L'Espagne a demandé l'appui de l'agence Frontex de la Commission européenne et d'Europol pour accélérer le processus de classification des migrants restant à Ceuta, selon des documents officiels publiés par le ministère de l'Intérieur.
La demande fait suite à une communication antérieure de Gminder à l'ambassadeur d'Espagne auprès de l'Union européenne, Marcos Alonso, en date du 21 août, dans laquelle elle a offert l'assistance de diverses agences européennes en réponse à la crise qui a émergé au cours de la dernière semaine de juillet. À son tour, Grande-Marlaska a demandé une participation accrue de Frontex, Europol et l'Agence européenne pour l'asile (EUAA) pour améliorer la gestion du processus de triage et le traitement ultérieur des dossiers personnels des personnes toujours présentes illégalement à Ceuta.
Les responsables de l'Intérieur ont spécifiquement appelé à la prolongation de l'opération "Minerva", qui couvre actuellement les ports d'Algésiras, Tarifa et Ceuta par l'intermédiaire de l'opération Paso del Estrecho jusqu'au 2 septembre. Ils ont également demandé au personnel supplémentaire de Frontex, dix agents, d'aider aux efforts de triage, en particulier pour ceux qui sont arrivés les 30 et 31 juillet et qui n'ont pas encore subi cette procédure. Le ministère a souligné la nécessité pour ces agents d'aider à recueillir des informations plus efficacement.

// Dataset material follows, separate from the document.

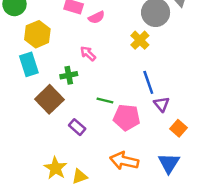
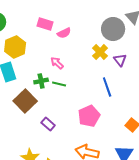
green line: (105, 101) -> (59, 84), moved
purple triangle: (162, 104) -> (120, 60), moved
pink pentagon: (127, 117) -> (89, 116), turned -30

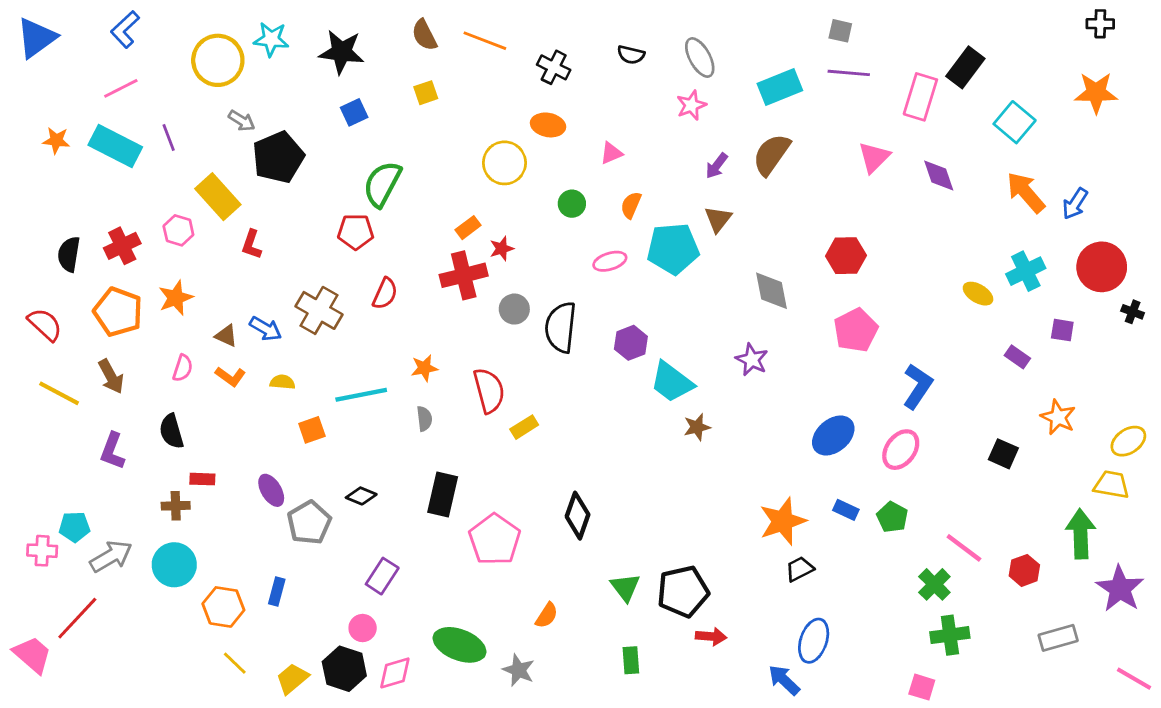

En raison des contraintes d'espace à Ceuta, ces activités se dérouleront à distance. Une fois la phase de triage terminée et les procédures d'asile terminées, l'Intérieur déterminera le soutien nécessaire de Frontex pour effectuer les retours par le biais de mécanismes de médiation et d'accords gérés par l'agence. Grande-Marlaska a également demandé que le navire océanographique Duque de Ahumada, exploité par la Guardia Civil espagnole et cofinancé par l'UE, reste stationné dans les eaux espagnoles tout au long de 2027.
En ce qui concerne Europol, le ministre a plaidé pour le maintien et l'approfondissement de la coopération opérationnelle existante, en particulier dans l'enquête sur les réseaux de trafic de migrants et l'analyse stratégique. Cette collaboration vise à améliorer la capacité de suivre et de perturber les routes de migration illégale. Le ministère a également rappelé sa demande antérieure d'aide d'urgence d'une valeur de plus de 32 millions d'euros, provenant du Fonds pour l'asile, la migration et l'intégration (FAMI) et de l'Instrument de gestion des frontières et de la politique des visas (IGFV). Il a exprimé sa confiance dans la résolution rapide de cette demande de financement afin d'assurer des ressources adéquates pour gérer la situation actuelle.
Le gouvernement reste déterminé à assurer un traitement efficace et légal des cas de migrants, tout en respectant les obligations internationales et en protégeant les droits de toutes les personnes concernées.